Die Autorin beleuchtet besonders das Verhältnis zu ihrer Mutter. Condé, die kein braves Kind ist, lehnt sich regelmäßig gegen diese auf. Ihre Mutter ist jedoch nicht zimperlich und gewohnt, ihren Willen durchzusetzen. Durch ihre „außergewöhnliche Intelligenz“ schaffte die Mutter es, eine der ersten schwarzen Lehrerinnen der Insel zu werden und sich so aus ihren armen Familienverhältnissen zu Wohlstand hochzuarbeiten. Ihre Vergangenheit will sie so gut es geht vergessen.
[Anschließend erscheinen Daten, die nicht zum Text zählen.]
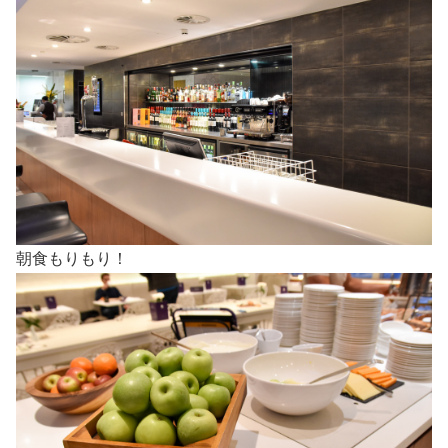
朝食もりもり！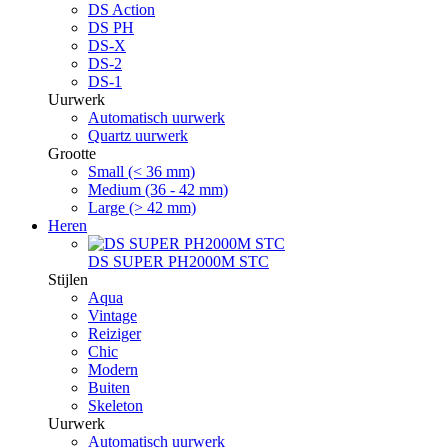
DS Action
DS PH
DS-X
DS-2
DS-1
Uurwerk
Automatisch uurwerk
Quartz uurwerk
Grootte
Small (< 36 mm)
Medium (36 - 42 mm)
Large (> 42 mm)
Heren
DS SUPER PH2000M STC
Stijlen
Aqua
Vintage
Reiziger
Chic
Modern
Buiten
Skeleton
Uurwerk
Automatisch uurwerk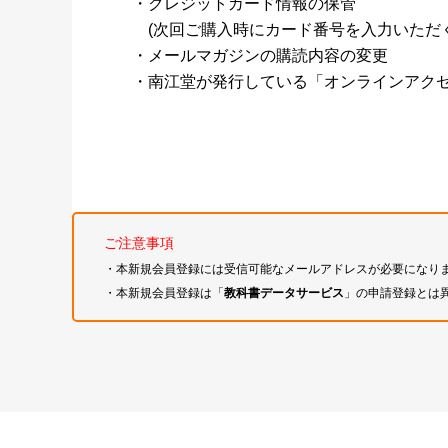
・クレジットカード情報の保管
(次回ご購入時にカード番号を入力いただく
・メールマガジンの購読内容の変更
・南江堂が発行している「オンラインアク
ご注意事項
・本新規会員登録には受信可能なメールアドレスが必要になり
・本新規会員登録は「
教科書データサービス
」の申請登録とは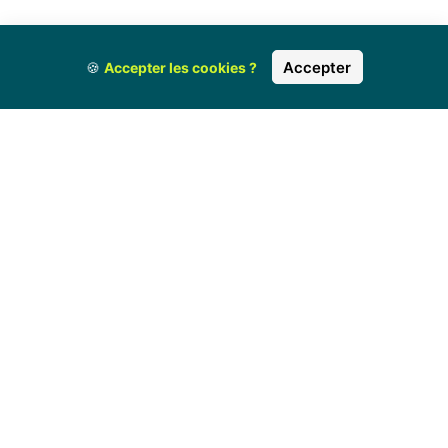
Accepter
🍪
Accepter les cookies ?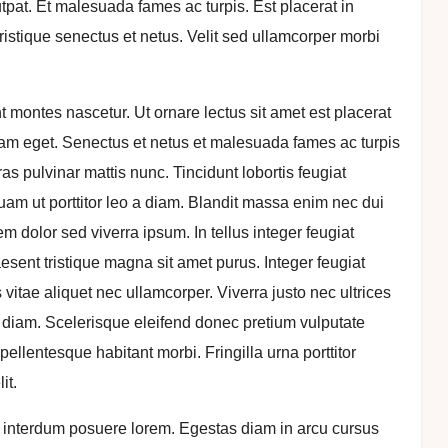
tpat. Et malesuada fames ac turpis. Est placerat in
ristique senectus et netus. Velit sed ullamcorper morbi
 montes nascetur. Ut ornare lectus sit amet est placerat
llam eget. Senectus et netus et malesuada fames ac turpis
s pulvinar mattis nunc. Tincidunt lobortis feugiat
am ut porttitor leo a diam. Blandit massa enim nec dui
 dolor sed viverra ipsum. In tellus integer feugiat
aesent tristique magna sit amet purus. Integer feugiat
vitae aliquet nec ullamcorper. Viverra justo nec ultrices
d diam. Scelerisque eleifend donec pretium vulputate
ellentesque habitant morbi. Fringilla urna porttitor
it.
 interdum posuere lorem. Egestas diam in arcu cursus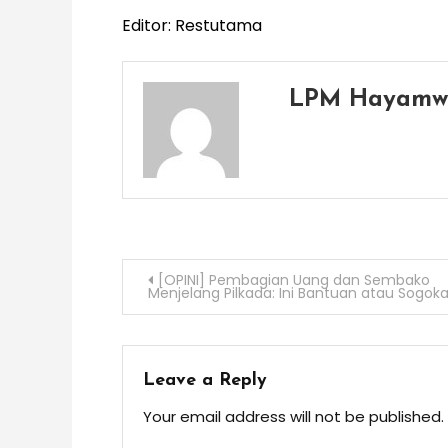
Editor: Restutama
LPM Hayamw
Post
[OPINI] Pembagian Uang dan Sembako
Menjelang Pilkada: Ini Bantuan atau Sogok
navigation
Leave a Reply
Your email address will not be published.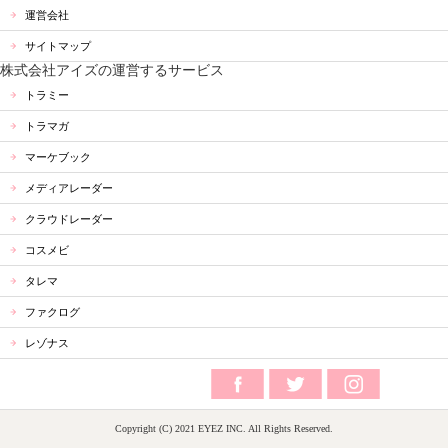
運営会社
サイトマップ
株式会社アイズの運営するサービス
トラミー
トラマガ
マーケブック
メディアレーダー
クラウドレーダー
コスメビ
タレマ
ファクログ
レゾナス
Copyright (C) 2021 EYEZ INC. All Rights Reserved.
So gibt sie die kreolische Sprache und fast alle traditionellen Bräuche auf: Ihre Kinder sollen nur Französisch sprechen und sind stets angehalten, auf ihr Benehmen und ihren Umgang zu achten. Fragt das Mädchen Maryse nach den Gründen für dieses Verhalten, folgen meist schnippische Antworten ihrer Mutter. Auch aus den Erklärungen des geliebten älteren Bruders wird das Kind nicht schlau.

Stattdessen erlebt Maryse immer wieder Klassen- und Rassenkonflikte in ihrem Alltag, ohne sie als solche zu erkennen. So trifft sie beispielsweise bei einem abendlichen Spaziergang mit ihren Eltern ein blondes Mädchen, das sie zum Spielen auffordert. Dominant bestimmt das fremde Mädchen die Spielregeln: Sie sei die Herrin und Condé die Dienerin. Das Mädchen beschimpft ihre „Dienerin“, schlägt und tritt sie. Als sich Condé wehren möchte, entgegnet ihr die andere: „Ich muss dich schlagen, weil du eine Negerin bist.“ Als Maryse ihre Eltern nach der Bedeutung des Wortes fragt, reagieren diese ausweichend. Viel später, während  eines längeren Schulaufenthalts in Paris, fügen sich die vielen Puzzlestücke zusammen. Als sie ein Referat über ihr Land halten soll und dafür unter anderem von den schrecklichen Arbeitsbedingungen auf einer Zuckerrohrplantage erfährt, erkennt sie erstmals die wahren Konflikte zwischen Weißen und Schwarzen, die sie vorher nie verstand. Mit einem Schlag wird der Jugendlichen „die Last der Sklaverei, des Menschenhandels, der kolonialen Unterdrückung, der Ausbeutung des Menschen durch den Menschen, der Vorurteile gegen Farbige“ bewusst. 

Condé bietet mit ihrem autobiografischen Werk eine faszinierende Kolonialgeschichte, die im Gegensatz zu den meisten Büchern einen persönlichen Zugang zum Thema eröffnet. Die Autorin selbst hat, wie sie schreibt, als Jugendliche einige Werke zur Kolonialgeschichte gelesen und erwähnt sie auch als Teil ihres Selbstfindungsprozesses. Ihr eigenes Werk enthält keine unmittelbaren Berichte zu Sklavenarbeit, Gewalt, Armut oder menschenunwürdigen Lebensbedingungen, denn all das kannte Condé über Jahre nur vom Hörensagen. Sie lebte, wie sie schreibt, in einem Käfig der Unwissenheit, ihrer eigenen Entfremdung nicht bewusst.

Die französische Originalfassung erschien bereits 1999 unter dem Titel „Le cœur à rire et à pleurer. Contes vrais de mon enfance“. Die jetzt erstmals veröffentlichte deutsche Übersetzung bedient sich einer eher konservativen Sprache, die es ermöglicht, sich schnell in die Jahrzehnte zurückliegende Erzählung hineinzuversetzen. Französische und kreolische Begriffe werden innerhalb des Textes oder durch Fußnoten erklärt, so dass der Text ohne Vorwissen einfach verständlich ist. Das schmale Buch ist mit 17 kurzen Kapiteln übersichtlich strukturiert und lässt sich insgesamt leicht lesen.